Studio album by Raffi
- Released: September 27, 1994
- Recorded: March–June 1994
- Genre: Children's, traditional pop, jazz
- Length: 49:24
- Label: MCA Records Rounder

Raffi chronology
| Evergreen Everblue (1990) | Bananaphone (1994) | Raffi Radio (1995) |

Singles from Bananaphone
- "Bananaphone" Released: 1994; "Shake a Toe" Released: 1994; "The World We Love" Released: 1994; "Slow Day" Released: 1994; "Naturally" Released: 1994;

= Bananaphone =

Bananaphone is a children's album released by Raffi and Michael Creber in 1994. The album is best known for its title track, which uses puns such as "It's a phone with appeal!" (a peel) and nonce words like "bananular" and "interactive-odular" as Raffi extols the virtues of his unique telephone.
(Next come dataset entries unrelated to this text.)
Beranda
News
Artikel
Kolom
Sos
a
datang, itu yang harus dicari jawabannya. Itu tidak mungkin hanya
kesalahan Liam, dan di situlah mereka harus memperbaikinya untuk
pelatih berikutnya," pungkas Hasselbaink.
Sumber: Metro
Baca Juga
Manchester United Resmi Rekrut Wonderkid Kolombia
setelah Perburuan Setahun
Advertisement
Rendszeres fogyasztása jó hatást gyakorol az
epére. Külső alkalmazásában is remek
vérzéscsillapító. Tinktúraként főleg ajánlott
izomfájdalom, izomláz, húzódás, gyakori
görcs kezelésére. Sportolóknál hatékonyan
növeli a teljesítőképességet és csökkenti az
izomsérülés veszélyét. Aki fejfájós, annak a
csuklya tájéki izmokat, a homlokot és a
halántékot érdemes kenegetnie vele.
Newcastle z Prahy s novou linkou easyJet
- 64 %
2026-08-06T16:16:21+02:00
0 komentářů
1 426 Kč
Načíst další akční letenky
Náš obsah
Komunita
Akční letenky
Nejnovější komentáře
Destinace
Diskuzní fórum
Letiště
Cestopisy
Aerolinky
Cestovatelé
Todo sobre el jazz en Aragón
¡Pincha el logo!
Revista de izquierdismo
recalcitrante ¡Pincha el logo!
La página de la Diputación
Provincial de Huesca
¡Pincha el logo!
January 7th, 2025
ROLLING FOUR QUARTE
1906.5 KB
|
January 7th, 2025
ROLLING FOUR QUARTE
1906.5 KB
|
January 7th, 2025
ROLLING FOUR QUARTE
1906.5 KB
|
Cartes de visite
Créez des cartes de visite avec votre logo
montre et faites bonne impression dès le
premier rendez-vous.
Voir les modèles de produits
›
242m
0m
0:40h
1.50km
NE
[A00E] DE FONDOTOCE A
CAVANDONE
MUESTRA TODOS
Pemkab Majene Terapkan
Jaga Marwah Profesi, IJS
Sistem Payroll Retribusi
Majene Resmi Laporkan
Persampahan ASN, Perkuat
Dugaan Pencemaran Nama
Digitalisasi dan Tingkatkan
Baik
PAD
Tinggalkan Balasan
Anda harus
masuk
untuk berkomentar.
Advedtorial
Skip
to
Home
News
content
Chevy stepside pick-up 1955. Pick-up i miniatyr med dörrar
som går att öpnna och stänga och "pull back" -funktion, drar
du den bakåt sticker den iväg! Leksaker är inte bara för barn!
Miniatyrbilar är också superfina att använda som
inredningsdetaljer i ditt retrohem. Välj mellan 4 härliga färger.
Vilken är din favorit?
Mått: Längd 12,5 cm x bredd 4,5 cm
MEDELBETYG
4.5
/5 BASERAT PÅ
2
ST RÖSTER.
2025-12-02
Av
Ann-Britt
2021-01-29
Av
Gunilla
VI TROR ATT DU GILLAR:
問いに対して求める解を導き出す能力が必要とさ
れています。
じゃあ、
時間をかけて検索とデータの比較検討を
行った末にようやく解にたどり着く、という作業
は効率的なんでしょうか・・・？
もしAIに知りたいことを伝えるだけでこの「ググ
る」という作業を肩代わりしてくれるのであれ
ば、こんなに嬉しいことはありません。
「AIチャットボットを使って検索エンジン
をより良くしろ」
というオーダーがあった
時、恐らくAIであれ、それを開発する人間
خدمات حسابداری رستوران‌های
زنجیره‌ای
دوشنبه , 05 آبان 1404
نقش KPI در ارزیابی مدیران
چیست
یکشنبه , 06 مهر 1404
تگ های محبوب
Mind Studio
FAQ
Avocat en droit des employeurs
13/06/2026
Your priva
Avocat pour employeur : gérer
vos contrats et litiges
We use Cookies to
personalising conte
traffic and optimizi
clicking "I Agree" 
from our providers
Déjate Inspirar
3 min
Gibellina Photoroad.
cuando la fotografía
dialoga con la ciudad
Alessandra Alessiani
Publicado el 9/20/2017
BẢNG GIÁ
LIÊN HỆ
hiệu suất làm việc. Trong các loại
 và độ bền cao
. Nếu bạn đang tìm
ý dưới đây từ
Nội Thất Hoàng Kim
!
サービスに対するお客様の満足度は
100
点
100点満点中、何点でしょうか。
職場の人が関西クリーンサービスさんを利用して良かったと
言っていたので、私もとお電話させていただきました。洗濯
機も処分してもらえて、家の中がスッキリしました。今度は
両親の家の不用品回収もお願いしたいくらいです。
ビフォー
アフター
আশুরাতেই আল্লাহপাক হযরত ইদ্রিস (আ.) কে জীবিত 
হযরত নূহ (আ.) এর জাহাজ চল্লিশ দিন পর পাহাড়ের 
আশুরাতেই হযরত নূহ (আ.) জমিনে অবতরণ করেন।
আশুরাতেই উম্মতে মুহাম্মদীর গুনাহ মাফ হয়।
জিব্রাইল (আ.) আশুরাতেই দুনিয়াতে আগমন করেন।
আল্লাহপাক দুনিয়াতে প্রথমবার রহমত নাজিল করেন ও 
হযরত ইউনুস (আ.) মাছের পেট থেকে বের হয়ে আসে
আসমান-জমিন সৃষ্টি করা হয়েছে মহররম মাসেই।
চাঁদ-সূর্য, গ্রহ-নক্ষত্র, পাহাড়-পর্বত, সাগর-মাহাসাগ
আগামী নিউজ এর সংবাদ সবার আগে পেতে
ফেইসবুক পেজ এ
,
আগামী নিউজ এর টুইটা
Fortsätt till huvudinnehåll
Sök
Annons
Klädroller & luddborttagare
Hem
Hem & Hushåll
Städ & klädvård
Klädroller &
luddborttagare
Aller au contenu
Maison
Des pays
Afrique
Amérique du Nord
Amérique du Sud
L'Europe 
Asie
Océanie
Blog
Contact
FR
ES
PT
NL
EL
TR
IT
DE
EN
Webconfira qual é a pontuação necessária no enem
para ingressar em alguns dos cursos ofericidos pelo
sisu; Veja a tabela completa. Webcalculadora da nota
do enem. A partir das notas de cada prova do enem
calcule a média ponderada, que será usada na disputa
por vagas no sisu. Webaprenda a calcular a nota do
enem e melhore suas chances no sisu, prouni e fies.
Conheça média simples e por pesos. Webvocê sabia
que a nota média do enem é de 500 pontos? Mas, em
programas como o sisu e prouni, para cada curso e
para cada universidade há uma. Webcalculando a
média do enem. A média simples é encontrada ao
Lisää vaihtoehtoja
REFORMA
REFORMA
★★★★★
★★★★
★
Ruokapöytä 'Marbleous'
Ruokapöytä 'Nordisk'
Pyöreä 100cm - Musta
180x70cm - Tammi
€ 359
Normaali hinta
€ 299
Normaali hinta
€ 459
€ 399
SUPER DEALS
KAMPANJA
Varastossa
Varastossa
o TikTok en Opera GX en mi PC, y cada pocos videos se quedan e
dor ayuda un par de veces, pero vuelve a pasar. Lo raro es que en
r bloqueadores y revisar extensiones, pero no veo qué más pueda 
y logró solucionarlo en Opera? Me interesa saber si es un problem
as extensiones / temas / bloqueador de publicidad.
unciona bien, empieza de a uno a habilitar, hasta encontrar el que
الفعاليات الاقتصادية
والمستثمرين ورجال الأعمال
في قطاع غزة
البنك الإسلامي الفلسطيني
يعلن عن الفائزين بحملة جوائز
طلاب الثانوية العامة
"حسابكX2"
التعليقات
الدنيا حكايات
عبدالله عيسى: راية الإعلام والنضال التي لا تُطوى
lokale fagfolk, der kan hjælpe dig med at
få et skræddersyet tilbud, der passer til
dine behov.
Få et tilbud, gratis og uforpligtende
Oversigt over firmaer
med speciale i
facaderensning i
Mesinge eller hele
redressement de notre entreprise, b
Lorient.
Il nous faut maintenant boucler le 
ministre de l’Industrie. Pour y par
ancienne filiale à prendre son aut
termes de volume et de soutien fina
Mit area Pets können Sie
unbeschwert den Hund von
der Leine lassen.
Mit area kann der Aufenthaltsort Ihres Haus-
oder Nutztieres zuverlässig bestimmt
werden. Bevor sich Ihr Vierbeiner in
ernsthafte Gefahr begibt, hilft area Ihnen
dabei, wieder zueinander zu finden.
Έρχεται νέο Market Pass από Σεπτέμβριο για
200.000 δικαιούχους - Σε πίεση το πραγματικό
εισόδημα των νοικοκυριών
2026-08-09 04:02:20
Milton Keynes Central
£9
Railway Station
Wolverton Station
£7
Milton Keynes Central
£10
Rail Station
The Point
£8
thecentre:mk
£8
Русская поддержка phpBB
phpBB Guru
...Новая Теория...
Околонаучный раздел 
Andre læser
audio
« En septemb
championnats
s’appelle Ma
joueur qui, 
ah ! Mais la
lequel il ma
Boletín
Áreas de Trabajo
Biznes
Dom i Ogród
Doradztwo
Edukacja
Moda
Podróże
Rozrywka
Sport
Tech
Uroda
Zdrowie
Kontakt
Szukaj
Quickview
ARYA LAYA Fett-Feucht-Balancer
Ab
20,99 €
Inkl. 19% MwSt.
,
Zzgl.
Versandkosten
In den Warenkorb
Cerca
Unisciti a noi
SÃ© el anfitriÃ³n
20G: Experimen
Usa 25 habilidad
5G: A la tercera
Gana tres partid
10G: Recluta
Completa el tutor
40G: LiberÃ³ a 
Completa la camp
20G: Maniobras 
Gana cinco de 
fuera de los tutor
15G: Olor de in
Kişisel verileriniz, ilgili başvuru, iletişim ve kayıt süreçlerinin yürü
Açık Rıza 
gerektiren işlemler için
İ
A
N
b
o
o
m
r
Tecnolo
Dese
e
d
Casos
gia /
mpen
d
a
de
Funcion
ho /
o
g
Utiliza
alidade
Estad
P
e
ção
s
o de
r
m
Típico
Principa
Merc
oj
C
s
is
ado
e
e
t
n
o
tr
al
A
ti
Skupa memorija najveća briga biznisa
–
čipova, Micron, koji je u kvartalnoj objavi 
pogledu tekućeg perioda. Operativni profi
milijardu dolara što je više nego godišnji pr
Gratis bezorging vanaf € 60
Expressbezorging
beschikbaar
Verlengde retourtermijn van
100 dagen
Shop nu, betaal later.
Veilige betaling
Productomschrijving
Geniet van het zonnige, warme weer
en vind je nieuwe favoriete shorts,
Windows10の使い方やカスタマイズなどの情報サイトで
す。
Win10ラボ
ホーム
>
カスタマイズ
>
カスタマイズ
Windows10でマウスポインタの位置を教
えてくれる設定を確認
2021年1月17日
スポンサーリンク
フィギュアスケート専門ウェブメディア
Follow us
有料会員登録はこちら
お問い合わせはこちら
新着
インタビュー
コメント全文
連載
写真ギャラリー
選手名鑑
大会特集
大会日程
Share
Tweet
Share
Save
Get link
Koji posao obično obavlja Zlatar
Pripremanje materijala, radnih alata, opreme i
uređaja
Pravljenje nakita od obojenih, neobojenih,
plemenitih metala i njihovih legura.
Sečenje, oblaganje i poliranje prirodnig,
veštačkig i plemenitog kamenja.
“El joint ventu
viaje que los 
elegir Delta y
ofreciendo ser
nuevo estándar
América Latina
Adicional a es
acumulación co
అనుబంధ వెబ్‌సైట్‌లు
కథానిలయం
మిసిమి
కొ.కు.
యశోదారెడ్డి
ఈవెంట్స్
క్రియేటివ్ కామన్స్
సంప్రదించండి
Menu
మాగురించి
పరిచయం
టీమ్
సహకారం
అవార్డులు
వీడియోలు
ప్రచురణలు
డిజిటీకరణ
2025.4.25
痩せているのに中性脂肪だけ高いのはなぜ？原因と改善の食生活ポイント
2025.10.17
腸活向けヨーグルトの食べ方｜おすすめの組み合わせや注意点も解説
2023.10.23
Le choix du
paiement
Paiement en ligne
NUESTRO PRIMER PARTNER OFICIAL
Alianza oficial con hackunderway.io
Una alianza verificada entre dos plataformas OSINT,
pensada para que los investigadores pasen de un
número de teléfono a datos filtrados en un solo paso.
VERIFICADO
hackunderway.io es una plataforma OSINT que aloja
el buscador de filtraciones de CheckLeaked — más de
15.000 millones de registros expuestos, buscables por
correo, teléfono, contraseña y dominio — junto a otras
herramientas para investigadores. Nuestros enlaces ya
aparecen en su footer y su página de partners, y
The song "C-A-N-A-D-A" was originally recorded by Stompin' Tom Connors under the title "Cross Canada".

The album was certified Gold by the CRIA in March 2002.

Professional ratings
Review scores
| Source | Rating |
| Allmusic | Star Half star |

== Track listing ==
1. "Bananaphone" (Creber, Raffi) 3:12
2. "Shake a Toe" (Creber, Raffi) 2:20
3. "The World We Love" (Creber, Raffi) 3:23
4. "Slow Day" (Creber, Raffi) 3:25
5. "The Changing Garden of Mr. Bell" (Hubbard, Silversher) 4:07
6. "Naturally" (Creber, Raffi) 3:04
7. "Spring Flowers" [instrumental] (Raffi) 2:40
8. "C-A-N-A-D-A" (Connors) 2:50
9. "Michael Row the Boat Ashore" (Traditional) 3:25
10. "First Peoples" (Creber, Raffi) 4:37
11. "Dee Myth" [instrumental] (Raffi) 2:21
12. "Cowlit Night" (Raffi) 3:21
13. "The Gorilla Song" (Knowles, Knowles) 2:10
14. "Simple Gifts" (Traditional) 2:15
15. "Down by the Riverside" (Traditional) 3:13
16. "The Shmenge Polka" [instrumental] (A Tribute to the late John Candy) (Raffi) 2:07

== Cover versions ==
The album's title track has been covered in several different musical genres. Examples include a barbershop version, several heavy metal versions, a dubstep version and a bluegrass/country version by Rhonda Vincent released on the album Sing Along with Putumayo released by Putumayo World Music.

The Chilean children's show Cachureos released a cover of Bananaphone called "Teléfono" on its 1996 album, "La Mosca".